The court found that Pittman is not challenging how long he will be confined. He does not claim the BOP miscalculated his sentence or wrongly withheld ETCs. He seeks only to serve part of his undisputed sentence at a different location — his mother's home — beginning on a particular date. The court characterized this as a challenge to the place of confinement, not its fact or duration.

Under Eighth Circuit precedent — Kruger v. Erickson, 77 F.3d 1071 (8th Cir. 1996), and Spencer v. Haynes, 774 F.3d 467 (8th Cir. 2014) — conditions-of-confinement claims, including where a prisoner serves his sentence, must be brought in a civil lawsuit, not a habeas petition. Courts within the District of Minnesota have repeatedly applied this rule to FSA transfer disputes.

Pittman's Argument Based on Trump v. J.G.G.

Pittman argued that the Supreme Court's 2025 decision in Trump v. J.G.G. displaced this precedent. That case held that challenges to the government's attempt to remove Venezuelan nationals to a foreign prison under the Alien Enemies Act are core habeas claims. Pittman pointed to Justice Kavanaugh's concurrence, which stated that habeas has historically been the vehicle for "claims seeking to bar their transfers."

The court rejected this argument. J.G.G. involved detainees contesting the very lawfulness of their confinement and the government's authority to hold and expel them — a paradigmatic core-habeas situation. Pittman, by contrast, concedes the lawfulness and duration of his confinement and seeks only a preferred location. The court concluded that J.G.G. does not overrule Spencer or Kruger, does not disturb the Preiser fact-or-duration framework, and does not convert every transfer dispute into a core habeas claim. The court also noted that a prior magistrate judge recommendation in this district that had found jurisdiction over a similar FSA claim was later rejected by the district judge on jurisdictional grounds.

Alternative Merits Analysis: Is the BOP's Duty Truly Mandatory?

Even assuming the court had jurisdiction, the court addressed Pittman's substantive claim that the FSA imposes an unconditional, nondiscretionary transfer obligation.

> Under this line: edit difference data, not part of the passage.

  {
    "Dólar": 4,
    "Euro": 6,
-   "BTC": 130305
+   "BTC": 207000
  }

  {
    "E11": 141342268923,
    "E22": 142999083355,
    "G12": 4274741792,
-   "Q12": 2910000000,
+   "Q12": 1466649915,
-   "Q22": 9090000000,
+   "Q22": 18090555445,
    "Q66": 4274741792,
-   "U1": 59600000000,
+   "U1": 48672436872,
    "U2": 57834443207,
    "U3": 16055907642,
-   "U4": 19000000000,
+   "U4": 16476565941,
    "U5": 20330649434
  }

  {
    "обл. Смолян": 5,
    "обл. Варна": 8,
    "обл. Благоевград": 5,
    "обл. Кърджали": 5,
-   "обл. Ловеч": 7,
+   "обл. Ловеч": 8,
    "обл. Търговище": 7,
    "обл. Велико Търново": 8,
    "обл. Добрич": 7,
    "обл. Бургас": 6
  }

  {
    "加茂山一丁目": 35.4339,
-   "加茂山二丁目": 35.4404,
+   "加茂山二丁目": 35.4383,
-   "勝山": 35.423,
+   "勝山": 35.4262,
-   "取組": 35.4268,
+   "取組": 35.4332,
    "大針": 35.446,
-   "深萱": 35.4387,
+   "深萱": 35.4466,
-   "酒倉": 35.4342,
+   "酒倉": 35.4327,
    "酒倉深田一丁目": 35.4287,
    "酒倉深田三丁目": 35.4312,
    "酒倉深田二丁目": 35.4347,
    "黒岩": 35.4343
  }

The court found this argument fails on the merits.

While 18 U.S.C. § 3632(d)(4)(C) states that the BOP "shall" transfer eligible prisoners to prerelease custody, the duty applies only to prisoners determined to be eligible "under [§] 3624(g)." Section 3624(g) conditions eligibility on individualized determinations — including risk level — that are committed to the BOP's judgment. Similarly, the Second Chance Act's home-confinement provision directs placement only "to the extent practicable" and within specific time limits. 18 U.S.C. § 3624(c)(2). The court concluded that accepting Pittman's reading would require excising the statutory phrase "as determined under section 3624(g)" and disregarding the discretionary "to the extent practicable" framework — an interpretation the court declined to adopt.

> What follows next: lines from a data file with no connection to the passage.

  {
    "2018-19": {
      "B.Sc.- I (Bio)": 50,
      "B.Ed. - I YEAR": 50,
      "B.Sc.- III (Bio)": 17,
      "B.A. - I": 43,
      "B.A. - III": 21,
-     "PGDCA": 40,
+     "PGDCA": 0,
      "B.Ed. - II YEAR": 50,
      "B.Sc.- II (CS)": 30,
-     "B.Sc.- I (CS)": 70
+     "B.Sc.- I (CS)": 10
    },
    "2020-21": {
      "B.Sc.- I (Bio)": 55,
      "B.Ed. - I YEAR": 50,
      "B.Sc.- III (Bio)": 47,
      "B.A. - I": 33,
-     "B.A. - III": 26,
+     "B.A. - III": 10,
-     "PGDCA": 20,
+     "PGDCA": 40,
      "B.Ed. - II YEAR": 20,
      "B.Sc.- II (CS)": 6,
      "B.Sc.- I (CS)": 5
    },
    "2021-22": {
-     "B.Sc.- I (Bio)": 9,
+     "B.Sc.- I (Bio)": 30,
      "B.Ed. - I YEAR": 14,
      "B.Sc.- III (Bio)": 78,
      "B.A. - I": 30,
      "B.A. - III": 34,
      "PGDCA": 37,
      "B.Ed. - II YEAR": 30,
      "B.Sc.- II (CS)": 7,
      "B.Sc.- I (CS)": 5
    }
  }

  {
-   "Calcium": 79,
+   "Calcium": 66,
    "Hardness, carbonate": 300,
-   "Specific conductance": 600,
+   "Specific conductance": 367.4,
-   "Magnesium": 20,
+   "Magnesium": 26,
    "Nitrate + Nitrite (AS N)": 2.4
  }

The court also rejected Pittman's reliance on Loper Bright Enterprises v. Raimondo, 603 U.S. 369 (2024) — a Supreme Court decision requiring courts to exercise independent statutory judgment rather than simply deferring to agencies. The court found that exercising such independent judgment leads to the same conclusion: the BOP retains discretion over the individualized eligibility and appropriateness determinations that must precede any transfer. The court also noted that 18 U.S.C. § 3621(b) expressly provides that BOP designation decisions are "not reviewable by any court."

Disposition

Magistrate Judge Schultz recommends:

  1. The habeas petition (Dkt. No. 1) be denied.
  2. The action be dismissed.
  3. Pittman's application to proceed without paying filing fees (Dkt. No. 2) and his pending motions (Dkt. Nos. 4 and 7) be denied as moot.

Because this is a Report and Recommendation from a magistrate judge, it is subject to objection and review by a district judge before becoming a final order. The court excused any failure to exhaust administrative remedies, given the time-sensitive nature of the projected prerelease date and the legal character of the dispute.